▶ [WHAT TO PRODUCE]: Go through the data and report each line that holds the string "Filho".

Data excerpts:
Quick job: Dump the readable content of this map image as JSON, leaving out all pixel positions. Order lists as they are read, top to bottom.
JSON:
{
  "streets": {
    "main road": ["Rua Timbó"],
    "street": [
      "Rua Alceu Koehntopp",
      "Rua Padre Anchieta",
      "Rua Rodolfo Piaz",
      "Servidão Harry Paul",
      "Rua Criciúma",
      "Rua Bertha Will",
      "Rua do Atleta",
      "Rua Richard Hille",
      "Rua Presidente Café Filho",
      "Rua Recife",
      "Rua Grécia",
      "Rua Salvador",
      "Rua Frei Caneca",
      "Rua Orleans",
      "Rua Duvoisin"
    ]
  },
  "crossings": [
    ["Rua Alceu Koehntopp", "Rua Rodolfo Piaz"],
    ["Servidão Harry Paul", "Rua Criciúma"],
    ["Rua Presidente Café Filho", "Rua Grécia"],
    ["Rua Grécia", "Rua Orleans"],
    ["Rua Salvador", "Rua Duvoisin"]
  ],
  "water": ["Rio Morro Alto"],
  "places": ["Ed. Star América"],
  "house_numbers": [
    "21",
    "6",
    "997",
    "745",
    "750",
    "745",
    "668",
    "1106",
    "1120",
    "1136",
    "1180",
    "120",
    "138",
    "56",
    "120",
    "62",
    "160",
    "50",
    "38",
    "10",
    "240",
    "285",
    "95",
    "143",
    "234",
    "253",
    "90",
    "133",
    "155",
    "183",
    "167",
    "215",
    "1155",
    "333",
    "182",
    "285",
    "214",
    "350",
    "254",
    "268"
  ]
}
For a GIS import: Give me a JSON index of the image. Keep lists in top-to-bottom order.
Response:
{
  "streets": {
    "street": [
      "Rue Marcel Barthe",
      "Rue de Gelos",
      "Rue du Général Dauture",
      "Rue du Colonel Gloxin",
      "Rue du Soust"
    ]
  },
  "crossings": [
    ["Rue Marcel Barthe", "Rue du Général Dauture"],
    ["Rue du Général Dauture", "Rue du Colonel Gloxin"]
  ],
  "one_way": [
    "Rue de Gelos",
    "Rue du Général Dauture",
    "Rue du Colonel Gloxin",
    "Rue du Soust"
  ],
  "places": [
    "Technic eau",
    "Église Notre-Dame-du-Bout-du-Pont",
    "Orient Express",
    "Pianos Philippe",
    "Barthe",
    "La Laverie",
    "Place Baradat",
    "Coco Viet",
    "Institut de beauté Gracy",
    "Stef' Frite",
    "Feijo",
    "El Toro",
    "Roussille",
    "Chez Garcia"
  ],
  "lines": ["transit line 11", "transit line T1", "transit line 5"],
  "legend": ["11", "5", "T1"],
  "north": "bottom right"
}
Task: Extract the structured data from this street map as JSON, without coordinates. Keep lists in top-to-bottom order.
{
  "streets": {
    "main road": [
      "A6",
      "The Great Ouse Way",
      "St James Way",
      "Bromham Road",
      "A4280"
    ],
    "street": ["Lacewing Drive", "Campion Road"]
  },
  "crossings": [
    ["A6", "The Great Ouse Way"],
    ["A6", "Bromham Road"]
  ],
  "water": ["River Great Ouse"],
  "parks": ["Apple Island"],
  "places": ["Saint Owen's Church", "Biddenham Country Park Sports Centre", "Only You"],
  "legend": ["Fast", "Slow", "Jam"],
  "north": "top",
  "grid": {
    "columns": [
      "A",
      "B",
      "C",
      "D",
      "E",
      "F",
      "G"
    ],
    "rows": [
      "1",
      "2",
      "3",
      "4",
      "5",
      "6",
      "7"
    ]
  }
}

▶ [WRITTEN ANSWER]:
      "Rua Presidente Café Filho",
    ["Rua Presidente Café Filho", "Rua Grécia"],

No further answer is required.